At the end of the book, Peter (with enhanced eyesight and no need of glasses) and Broxholm return, and Duncan and Susan decide to help Peter prove to the Interplanetary Council, the ruling aliens of the galaxy, that the human race is worth saving.

===My Teacher Glows in the Dark===
Peter explains to Duncan and Susan what happened to him in the last few months, in My Teacher Glows in the Dark.

The story begins in Kennituck Falls, as Peter and Broxholm evade those who are trying to capture the alien, quickly reaching Broxholm's ship and leaving the Earth. They swiftly travel to the far side of the Moon and rendezvous with the starship New Jersey (so named because the ship is the same size as New Jersey). Once on board, Peter is subjected to some rather unsettling albeit benign boarding procedures and finds himself in a truly alien world, on a starship crewed by aliens from various worlds throughout the galaxy. Peter is introduced to the alien Hoo-Lan who undertakes to serve as Peter's teacher to introduce Peter to the intergalactic society he has joined. Hoo-Lan can glow in the dark, giving the book its title, although this doesn't become a plot point (making this the only book in the series where the title isn't a plot point).

Peter quickly learns that the galaxy is stranger than he had previously believed, and also discovers that the assembled alien races think humanity is uncivilized and dangerous, and that humanity is close to discovering the secret of interstellar space flight, greatly worrying the aliens about the damage that humans could do if they discover interstellar travel while still warlike. This has led the aliens to study Earth to find out why we are the way we are, and divided the aliens into factions that variously believe Earth should be left alone, conquered, quarantined, or destroyed.

Peter agrees to have his brain examined, in an effort to determine if humanity's behavior is due to a biological condition. After much study, the aliens discover that Peter is latently and naturally telepathic, which is apparently quite rare in the galaxy. Unfortunately, while attempting to study this further, Hoo-Lan falls into a coma, which the aliens suspect is Peter's doing. Peter goes to a communications room and contacts Duncan to try to warn Earth of the aliens' plans, which makes them even more suspicious, despite that they gave Peter free range of the ship.

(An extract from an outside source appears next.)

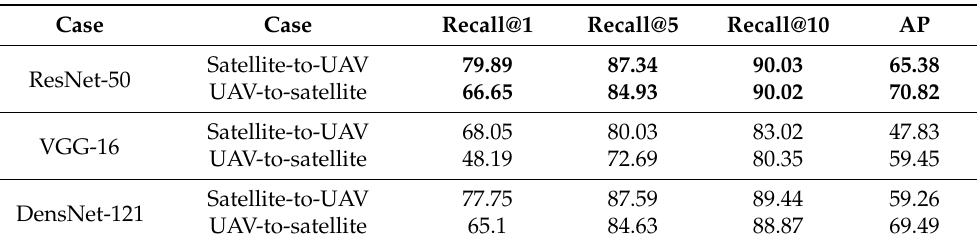
Table 3. Comparison of matching accuracy of three different backbone networks after being used in LCM (a single image is used as the query).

The book ends with the aliens agreeing to give Peter and Broxholm one last chance to find some redeeming characteristic of humanity that would save it, apparently having decided that otherwise they will destroy the Earth. Peter and Broxholm return to Earth, setting up their appearance at the end of My Teacher Fried my Brains.

===My Teacher Flunked the Planet===
Peter, Susan, and Duncan end up together again with Kreeblim and Broxholm for My Teacher Flunked the Planet, as they decide to join their forces to defend Earth in front of the interplanetary council. After numerous discussions, with Hoo-Lan's help they make the case that humanity needs to largely be left alone to develop independently, while Peter also asks that the council send Earth alien teachers to help them learn and grow, so that Earth can seek the council's approval when it is ready.

==Computer game==
A computer game based on the series was produced by 7th Level and Byron Preiss Multimedia Company. Players can take the perspective of the three main children in the series, Peter Thompson, Duncan Dougal or Susan Simmons.